Também é verdade que Francisco e Bento se consideram e estimam mutuamente. Como é do conhecimento público, o Papa em exercício tem-se referido ao predecessor com elevada estima, (chamou-lhe avô e conselheiro) telefona-lhe, visita-o com frequência, convida-o para atos públicos mais significativos, tendo Bento XVI correspondido nalguns casos, e, como revelou Dom Georg Gaenswein em meados de 2014, o Prefeito da Casa Pontifícia, antes de qualquer viagem internacional, Francisco visita Bento XVI, gesto que mostra a boa relação que existe entre ambos e como o atual Pontífice continua, em termos essenciais, a visão do seu antecessor.

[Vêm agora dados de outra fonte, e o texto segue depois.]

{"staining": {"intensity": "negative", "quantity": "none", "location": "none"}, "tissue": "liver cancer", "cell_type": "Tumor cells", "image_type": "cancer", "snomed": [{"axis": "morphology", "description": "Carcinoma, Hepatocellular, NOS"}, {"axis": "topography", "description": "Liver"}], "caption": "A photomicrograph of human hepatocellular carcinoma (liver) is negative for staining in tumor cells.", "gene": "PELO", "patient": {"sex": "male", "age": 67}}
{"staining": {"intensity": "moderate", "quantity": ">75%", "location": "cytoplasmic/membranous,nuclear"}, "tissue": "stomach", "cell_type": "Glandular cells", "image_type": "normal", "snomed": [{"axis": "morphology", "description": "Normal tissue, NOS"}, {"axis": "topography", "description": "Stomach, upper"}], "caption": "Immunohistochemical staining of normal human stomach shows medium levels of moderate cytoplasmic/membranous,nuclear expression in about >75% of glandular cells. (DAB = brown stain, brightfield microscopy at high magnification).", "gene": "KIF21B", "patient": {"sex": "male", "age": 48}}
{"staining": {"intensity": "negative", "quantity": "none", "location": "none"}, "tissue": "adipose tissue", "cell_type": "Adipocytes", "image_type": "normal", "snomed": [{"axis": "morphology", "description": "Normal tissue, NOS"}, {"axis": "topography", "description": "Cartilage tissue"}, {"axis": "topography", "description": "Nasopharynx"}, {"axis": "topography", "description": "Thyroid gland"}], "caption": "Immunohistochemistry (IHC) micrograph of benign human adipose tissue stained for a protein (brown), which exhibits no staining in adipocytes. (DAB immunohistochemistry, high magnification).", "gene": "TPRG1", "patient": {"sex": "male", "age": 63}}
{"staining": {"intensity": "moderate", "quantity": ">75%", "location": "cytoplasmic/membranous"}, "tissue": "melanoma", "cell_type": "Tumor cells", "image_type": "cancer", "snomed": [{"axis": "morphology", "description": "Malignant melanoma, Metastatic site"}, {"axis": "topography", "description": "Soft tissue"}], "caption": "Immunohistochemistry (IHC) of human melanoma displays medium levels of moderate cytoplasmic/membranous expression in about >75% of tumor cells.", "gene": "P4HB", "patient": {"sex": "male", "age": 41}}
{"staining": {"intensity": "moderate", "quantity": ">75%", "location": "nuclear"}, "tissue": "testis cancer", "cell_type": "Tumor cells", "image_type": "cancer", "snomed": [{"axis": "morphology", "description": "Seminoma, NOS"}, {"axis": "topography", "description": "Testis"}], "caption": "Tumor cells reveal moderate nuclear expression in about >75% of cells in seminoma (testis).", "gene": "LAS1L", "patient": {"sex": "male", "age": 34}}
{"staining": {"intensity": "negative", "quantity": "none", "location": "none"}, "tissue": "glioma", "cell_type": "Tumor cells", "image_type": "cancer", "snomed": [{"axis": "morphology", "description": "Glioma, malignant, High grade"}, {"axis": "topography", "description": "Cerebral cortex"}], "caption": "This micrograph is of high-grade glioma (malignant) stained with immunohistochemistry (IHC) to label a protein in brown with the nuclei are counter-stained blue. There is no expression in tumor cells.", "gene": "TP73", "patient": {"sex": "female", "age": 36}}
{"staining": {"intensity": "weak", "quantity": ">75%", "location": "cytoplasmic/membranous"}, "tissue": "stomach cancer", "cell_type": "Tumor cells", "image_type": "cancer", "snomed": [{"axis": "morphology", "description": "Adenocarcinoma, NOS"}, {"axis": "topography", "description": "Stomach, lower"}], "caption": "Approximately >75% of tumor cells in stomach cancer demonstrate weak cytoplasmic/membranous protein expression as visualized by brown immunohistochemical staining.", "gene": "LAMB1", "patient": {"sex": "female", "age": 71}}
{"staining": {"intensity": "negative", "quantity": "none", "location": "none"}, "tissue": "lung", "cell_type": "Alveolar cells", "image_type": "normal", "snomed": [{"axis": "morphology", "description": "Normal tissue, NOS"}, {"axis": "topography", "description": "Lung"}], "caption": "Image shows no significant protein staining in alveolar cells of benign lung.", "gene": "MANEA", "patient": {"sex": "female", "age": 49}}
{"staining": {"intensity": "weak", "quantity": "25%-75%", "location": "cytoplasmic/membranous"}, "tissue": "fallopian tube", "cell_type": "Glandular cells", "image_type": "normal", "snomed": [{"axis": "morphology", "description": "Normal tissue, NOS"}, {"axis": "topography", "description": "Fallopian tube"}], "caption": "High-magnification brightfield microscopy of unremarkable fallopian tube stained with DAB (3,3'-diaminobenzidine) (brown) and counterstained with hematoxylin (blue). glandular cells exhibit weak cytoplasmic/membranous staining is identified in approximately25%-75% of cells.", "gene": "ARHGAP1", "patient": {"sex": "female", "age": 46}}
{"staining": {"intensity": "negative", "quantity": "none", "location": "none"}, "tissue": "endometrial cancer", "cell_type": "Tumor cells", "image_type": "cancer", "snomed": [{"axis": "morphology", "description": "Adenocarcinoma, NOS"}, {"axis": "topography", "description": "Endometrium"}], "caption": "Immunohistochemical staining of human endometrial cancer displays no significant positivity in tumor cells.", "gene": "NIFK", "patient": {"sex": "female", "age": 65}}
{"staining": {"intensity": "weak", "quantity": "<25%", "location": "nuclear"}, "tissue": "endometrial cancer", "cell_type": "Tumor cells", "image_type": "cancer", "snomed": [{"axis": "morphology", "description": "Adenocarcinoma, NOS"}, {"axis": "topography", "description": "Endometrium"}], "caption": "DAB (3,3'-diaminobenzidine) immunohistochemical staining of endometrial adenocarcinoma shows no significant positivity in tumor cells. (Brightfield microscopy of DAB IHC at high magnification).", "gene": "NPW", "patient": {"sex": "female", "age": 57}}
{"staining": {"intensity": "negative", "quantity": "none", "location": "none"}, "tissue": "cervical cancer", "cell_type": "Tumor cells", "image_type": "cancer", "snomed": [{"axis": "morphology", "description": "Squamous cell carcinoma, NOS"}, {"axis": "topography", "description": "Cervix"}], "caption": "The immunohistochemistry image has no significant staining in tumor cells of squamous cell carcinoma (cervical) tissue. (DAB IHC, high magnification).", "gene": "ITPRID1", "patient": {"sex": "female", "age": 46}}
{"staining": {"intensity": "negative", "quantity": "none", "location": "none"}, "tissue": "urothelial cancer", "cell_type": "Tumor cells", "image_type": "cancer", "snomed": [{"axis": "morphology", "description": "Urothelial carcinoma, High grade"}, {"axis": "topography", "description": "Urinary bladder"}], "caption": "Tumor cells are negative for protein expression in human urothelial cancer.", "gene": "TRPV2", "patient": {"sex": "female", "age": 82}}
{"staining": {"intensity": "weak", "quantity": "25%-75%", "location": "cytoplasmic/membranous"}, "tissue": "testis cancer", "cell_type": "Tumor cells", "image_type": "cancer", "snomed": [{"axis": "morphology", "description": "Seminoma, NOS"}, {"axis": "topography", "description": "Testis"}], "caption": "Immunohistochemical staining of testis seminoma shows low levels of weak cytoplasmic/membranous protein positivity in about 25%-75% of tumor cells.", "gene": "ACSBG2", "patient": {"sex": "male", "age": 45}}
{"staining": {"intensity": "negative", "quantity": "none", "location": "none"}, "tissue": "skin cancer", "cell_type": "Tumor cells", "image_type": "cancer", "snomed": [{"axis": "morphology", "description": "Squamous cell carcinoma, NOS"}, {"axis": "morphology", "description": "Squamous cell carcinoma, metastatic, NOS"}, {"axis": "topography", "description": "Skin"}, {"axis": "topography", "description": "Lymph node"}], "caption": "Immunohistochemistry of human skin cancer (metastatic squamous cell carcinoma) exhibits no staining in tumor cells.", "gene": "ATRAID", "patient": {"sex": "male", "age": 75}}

Em 14 de fevereiro de 2015, Bento XVI participou na criação de 20 novos cardeais pelo Papa Francisco e, no dia 8 de dezembro daquele ano, foi o primeiro peregrino a cruzar a Porta Santa da Basílica de São Pedro, durante a inauguração do Ano Santo da Misericórdia. Do mesmo modo, em 28 de junho de 2016, Bento XVI pronunciou algumas palavras junto do seu sucessor. Durante os 65 anos de ordenação sacerdotal do Papa Francisco, o Papa Emérito afirmou:
A sua bondade, desde o primeiro momento da eleição, em cada momento da minha vida aqui, me toca, me leva, realmente, interiormente […] Mais do que nos Jardins do Vaticano, com a sua beleza, a Sua bondade é o lugar onde eu moro: Sinto-me protegido.”.
Quatro anos após a renúncia de Bento XVI, a 11 de fevereiro de 2017, Federico Lombardi, antigo porta-voz do Vaticano, afirmou que Ratzinger vivia em oração e com muita discrição o serviço de acompanhamento à Igreja e solidariedade com o sucessor. O sacerdote jesuíta, que foi Diretor da Sala de Imprensa durante o pontificado de Bento, frisou que, embora a força física de Ratzinger esteja debilitada pela idade, as forças mentais e espirituais estão perfeitas. E disse:
Realmente é muito bonito ter o Papa Emérito que reza pela Igreja, pelo seu Sucessor. É uma presença que sentimos. Sabemos que ele está presente e, embora não o vejamos com frequência, quando o vemos, todos nós ficamos muito contentes, porque o amamos. Portanto, sentimo-lo como uma presença que nos acompanha, nos consola e nos tranquiliza.”.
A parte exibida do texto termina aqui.